Trecho do texto>
━━━━━━
Não olvidemos, ademais, do Projeto de Lei 606/2011, do Senado Federal, cujo objetivo é imprimir celeridade à fase de execução de sentença no processo do trabalho e que, de igual forma, partiu da iniciativa do Tribunal Superior do Trabalho.

De fato torna-se mais do que necessário dotar o processo do trabalho de celeridade no arbitramento dos conflitos e no cumprimento de suas decisões, devolvendo-lhe a efetividade que já teve em tempos passados, quando o volume de processos em trâmite era razoável, permitindo aos órgãos judiciais dar uma resposta rápida ao jurisdicionado.

Todavia acreditamos que diante do enorme volume de ações judiciais que tramitam nos tribunais, num movimento crescente ano a ano, por mais eficiente que seja o processo judicial, não será possível dar a resposta rápida almejada, como se constata de uns anos para cá, pois impossível a qualquer estrutura judicial responder prontamente ao volume de ações ajuizadas.

Os juízes, desembargadores e ministros vivem o drama de proferir decisões cuidadosas, mas demoradas em razão da avalanche de processos que lhes são submetidos, ou decidir de forma mais rápida, mas sem o cuidado desejado na elaboração da decisão.
━━━━━━
Material apresentado>
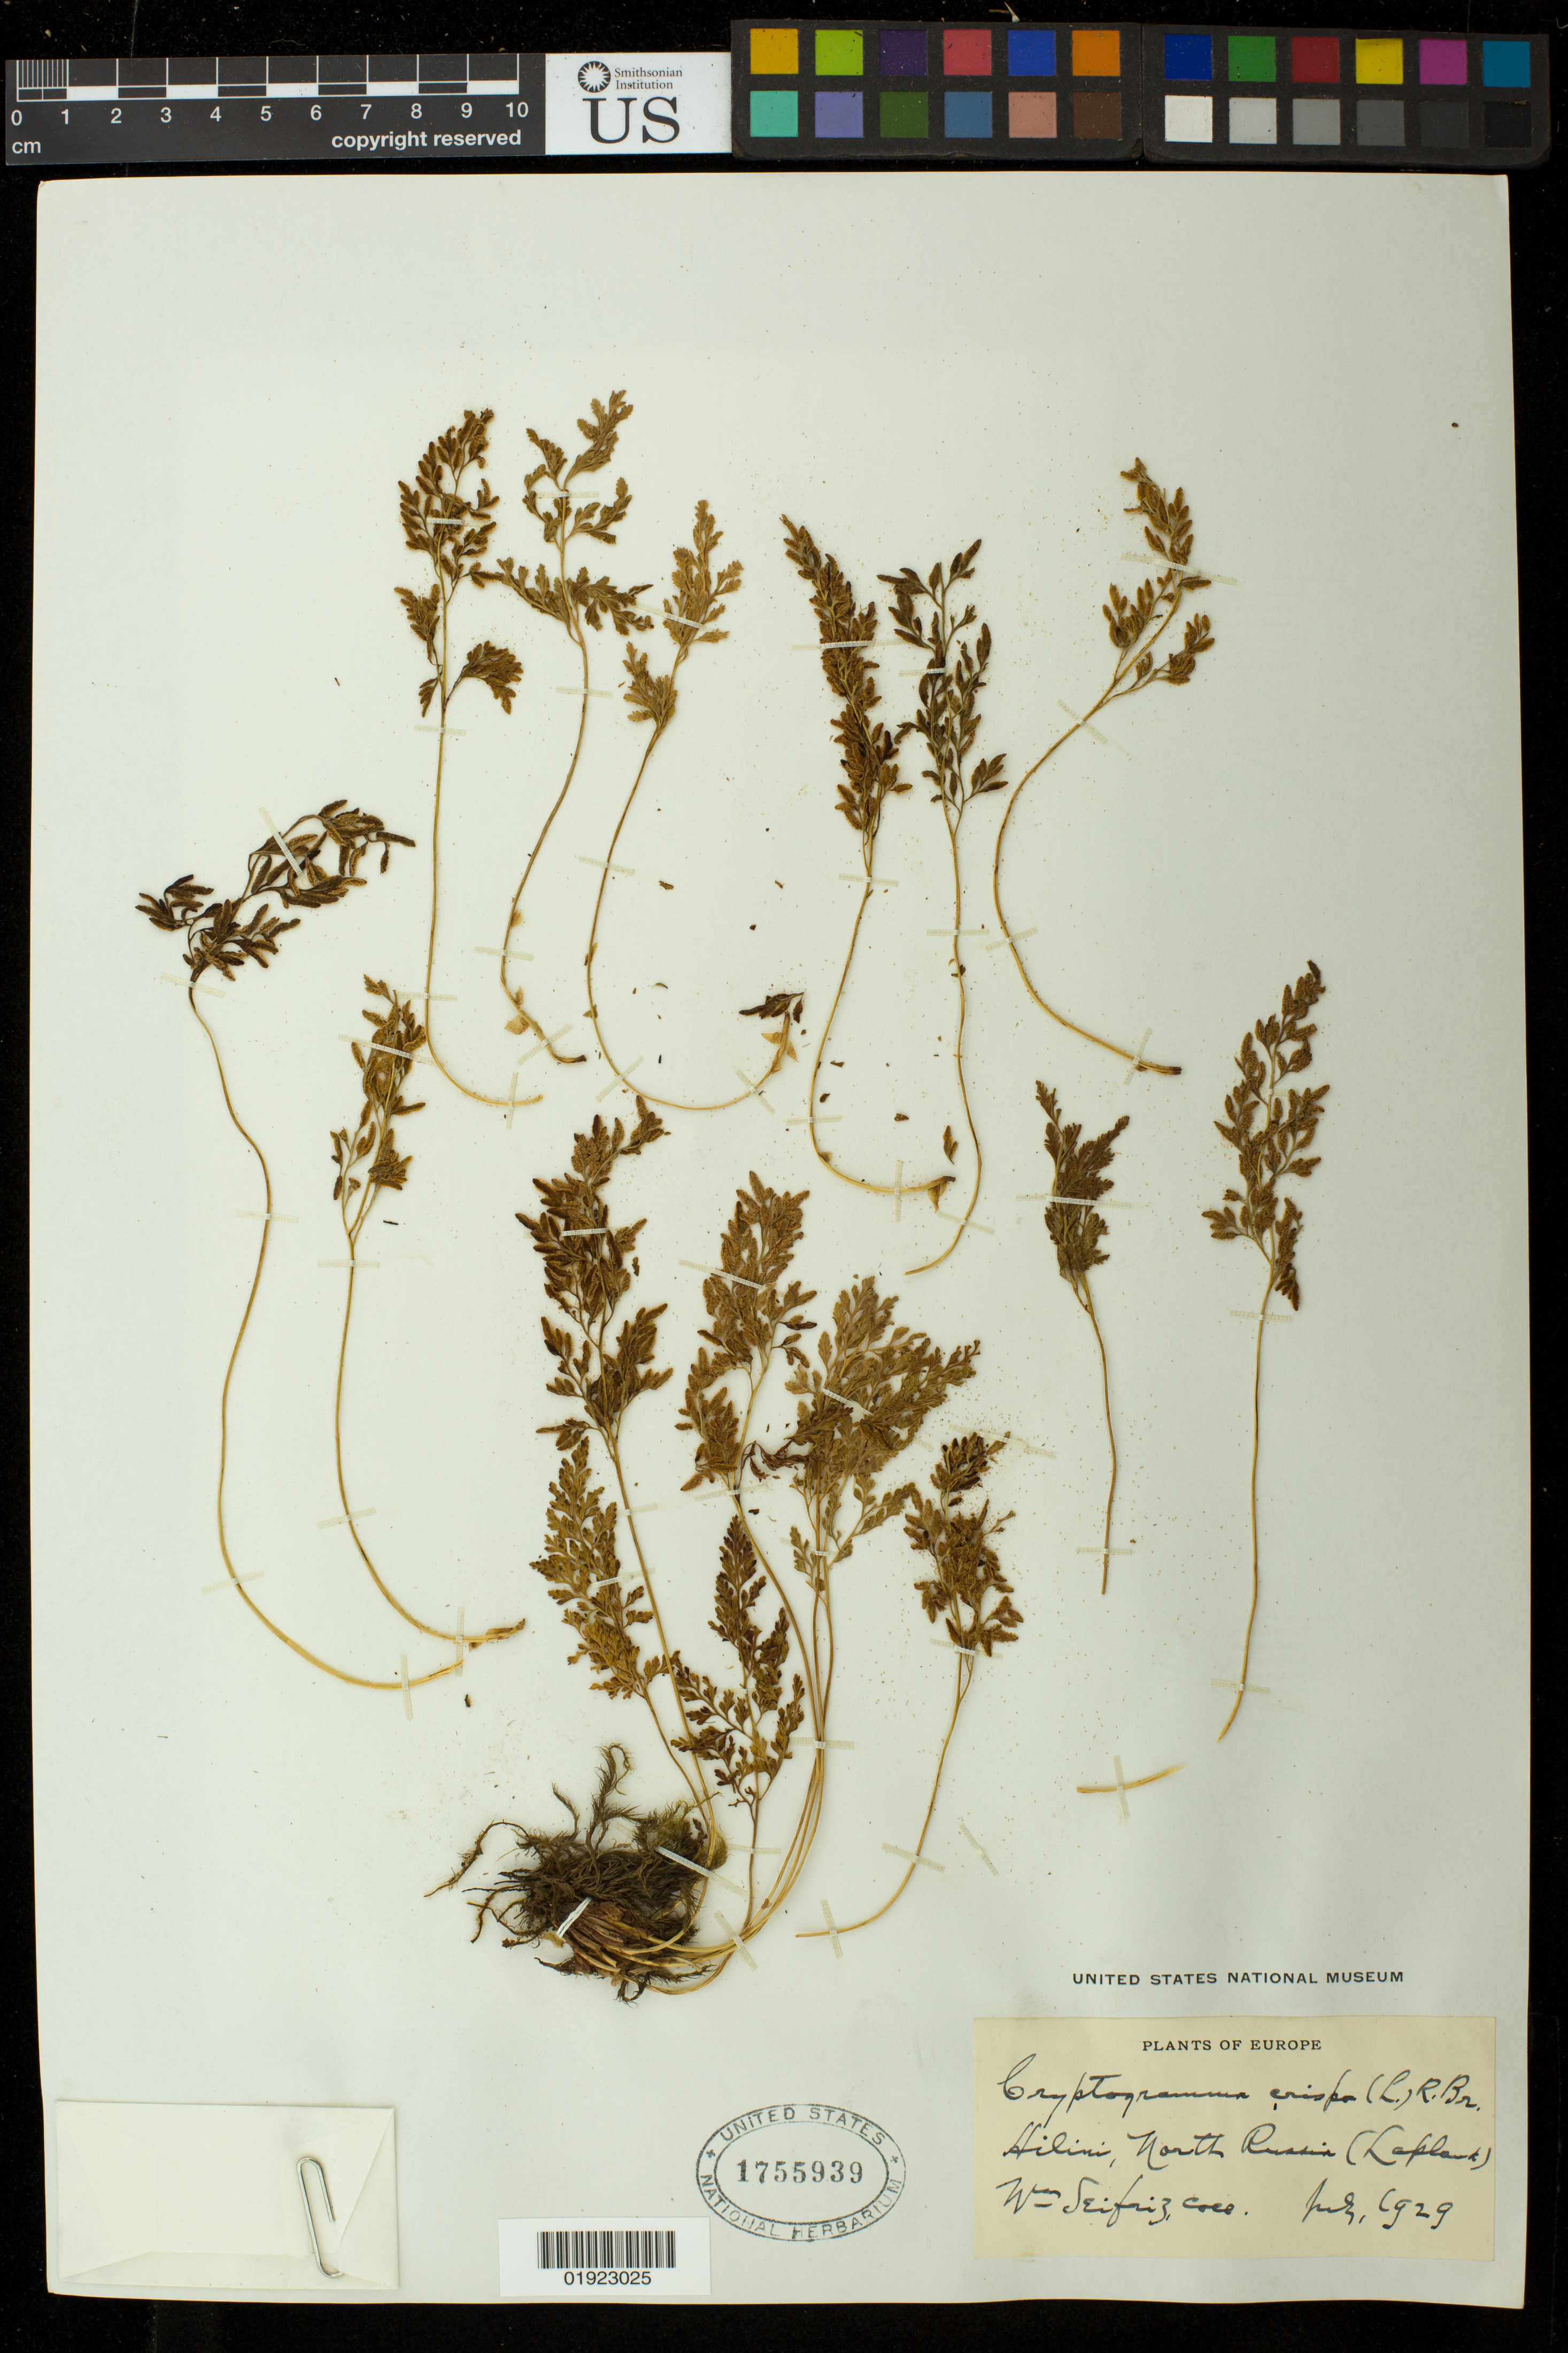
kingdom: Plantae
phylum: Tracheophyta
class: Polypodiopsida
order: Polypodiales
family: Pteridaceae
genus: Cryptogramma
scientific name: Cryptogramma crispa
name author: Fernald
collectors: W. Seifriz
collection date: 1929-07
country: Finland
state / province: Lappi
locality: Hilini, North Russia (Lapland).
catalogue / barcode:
━━━━━━
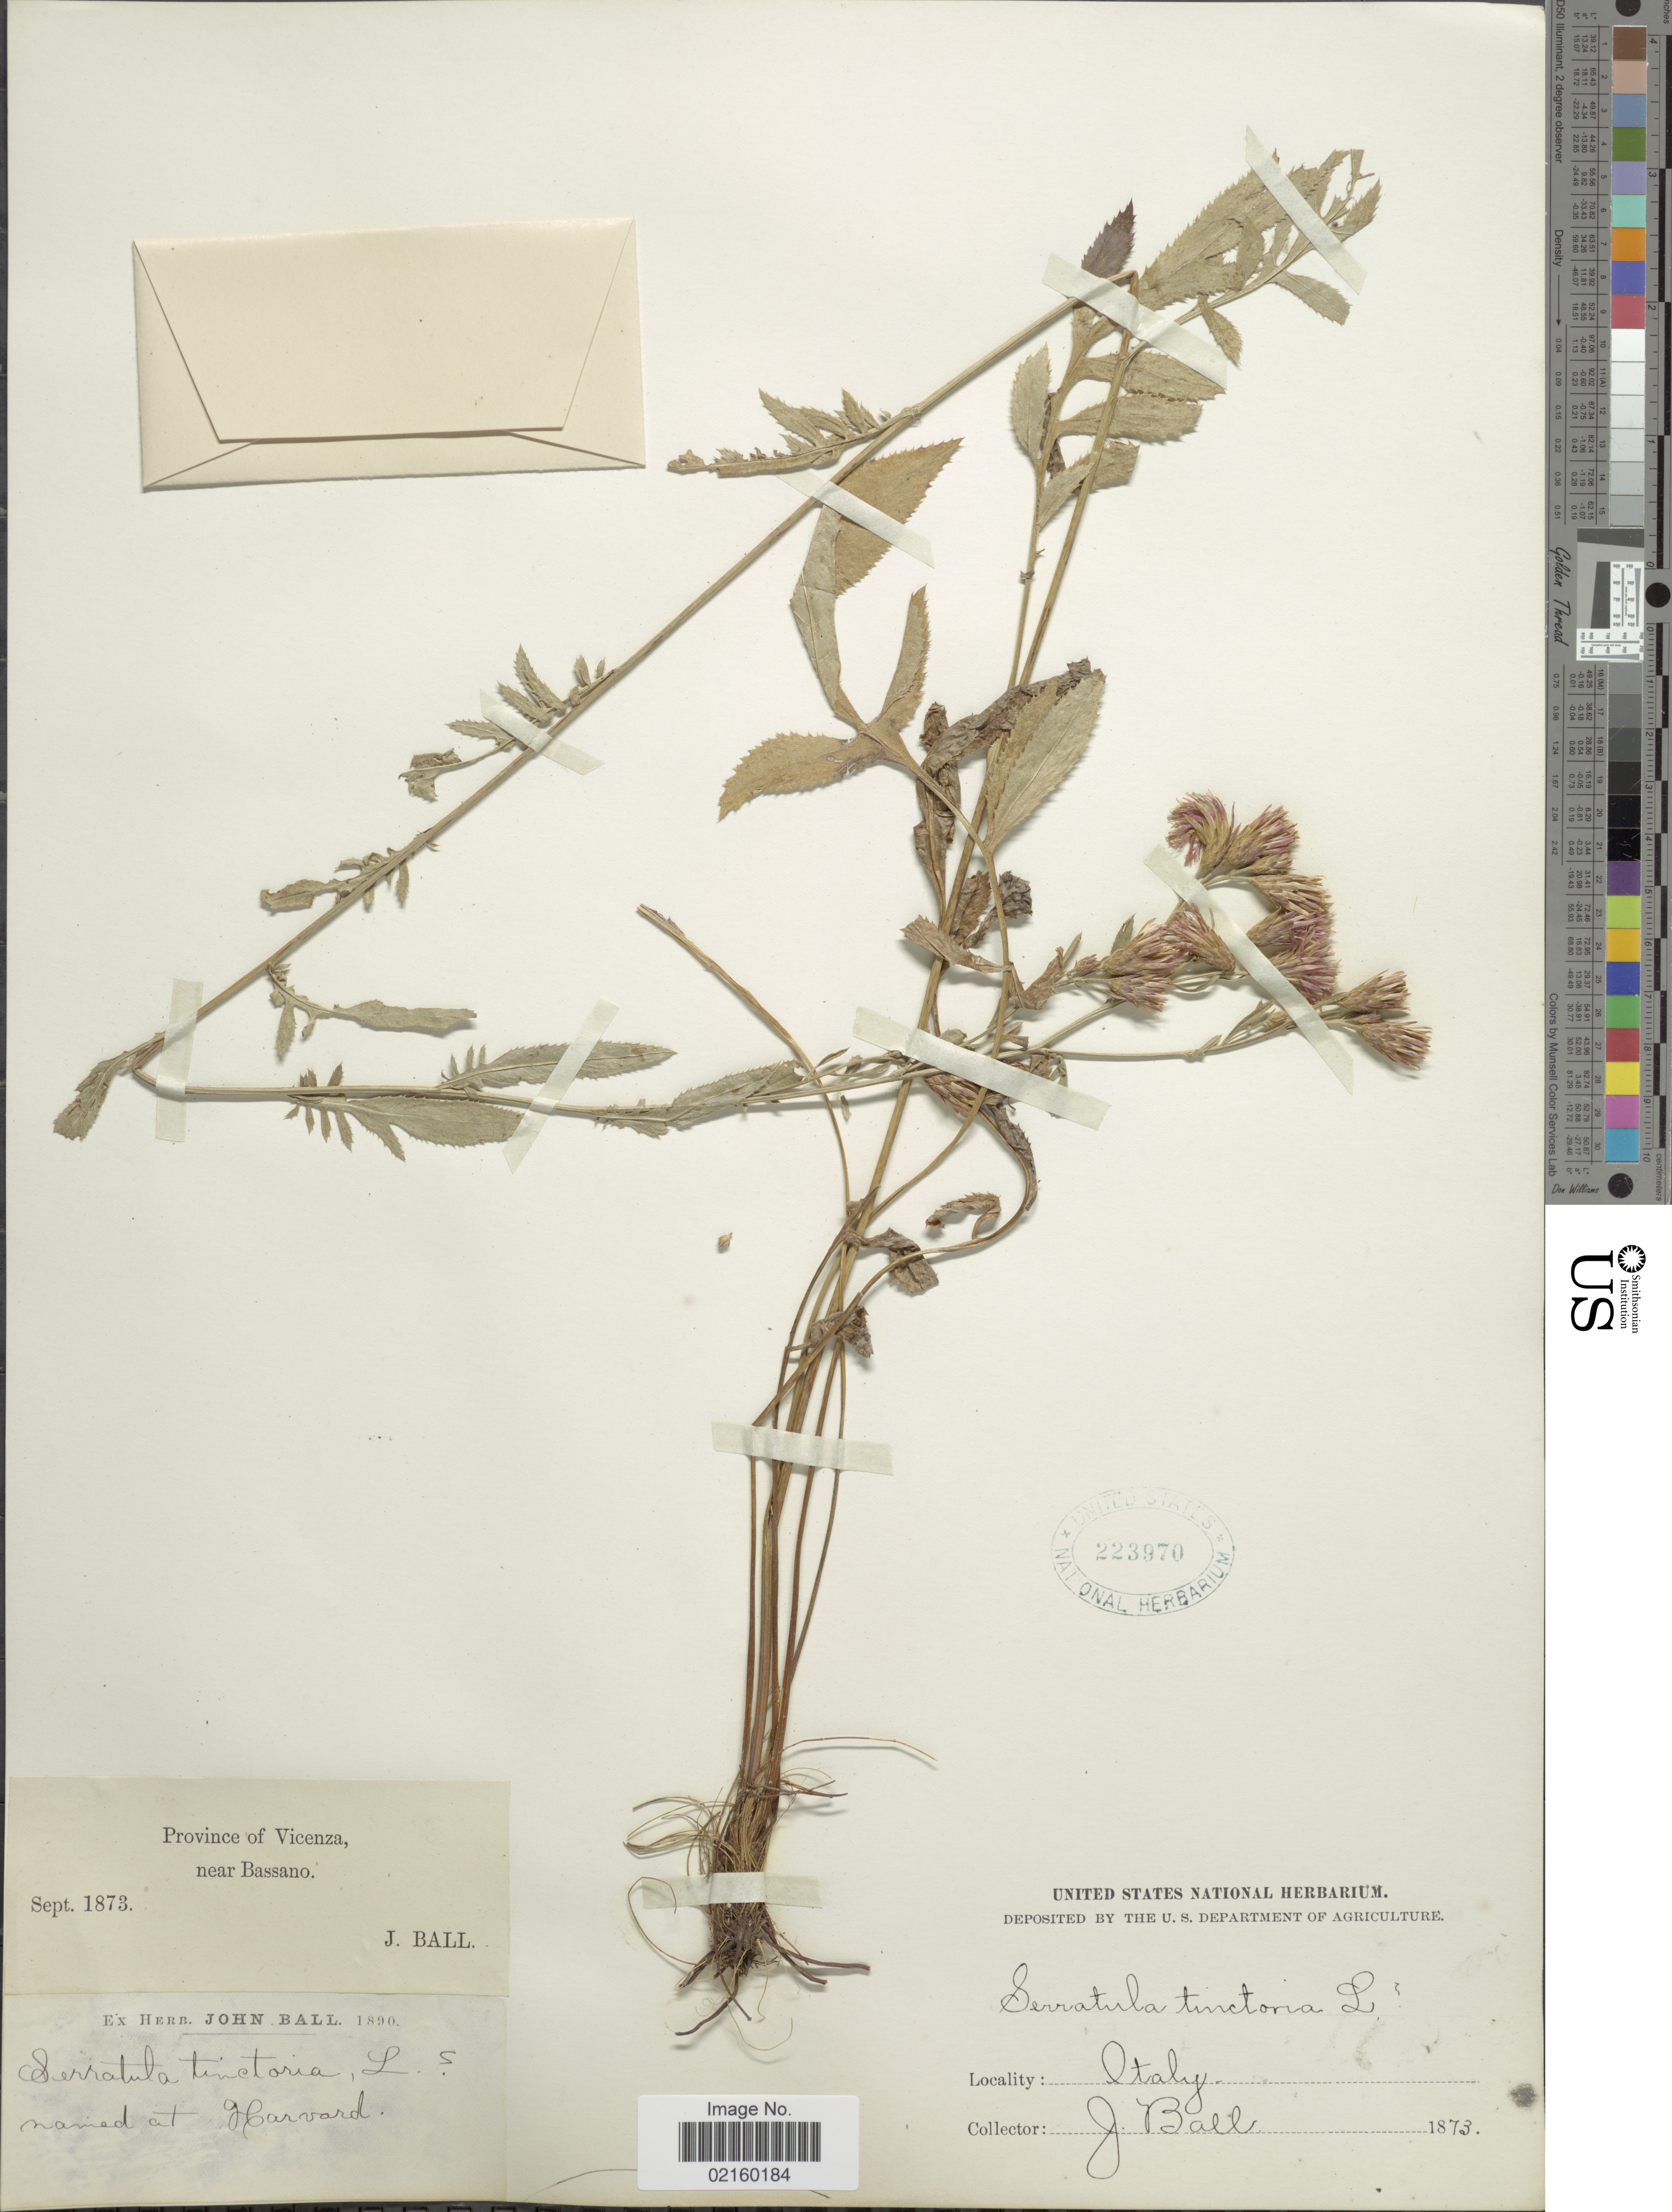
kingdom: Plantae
━━━━━━
Objetivo da tarefa>
Transcreva a passagem do texto sobre a celeridade no processo do trabalho, começando em "Todavia acreditamos que" e terminando em "elaboração da decisão.".

Resposta>
Todavia acreditamos que diante do enorme volume de ações judiciais que tramitam nos tribunais, num movimento crescente ano a ano, por mais eficiente que seja o processo judicial, não será possível dar a resposta rápida almejada, como se constata de uns anos para cá, pois impossível a qualquer estrutura judicial responder prontamente ao volume de ações ajuizadas.

Os juízes, desembargadores e ministros vivem o drama de proferir decisões cuidadosas, mas demoradas em razão da avalanche de processos que lhes são submetidos, ou decidir de forma mais rápida, mas sem o cuidado desejado na elaboração da decisão.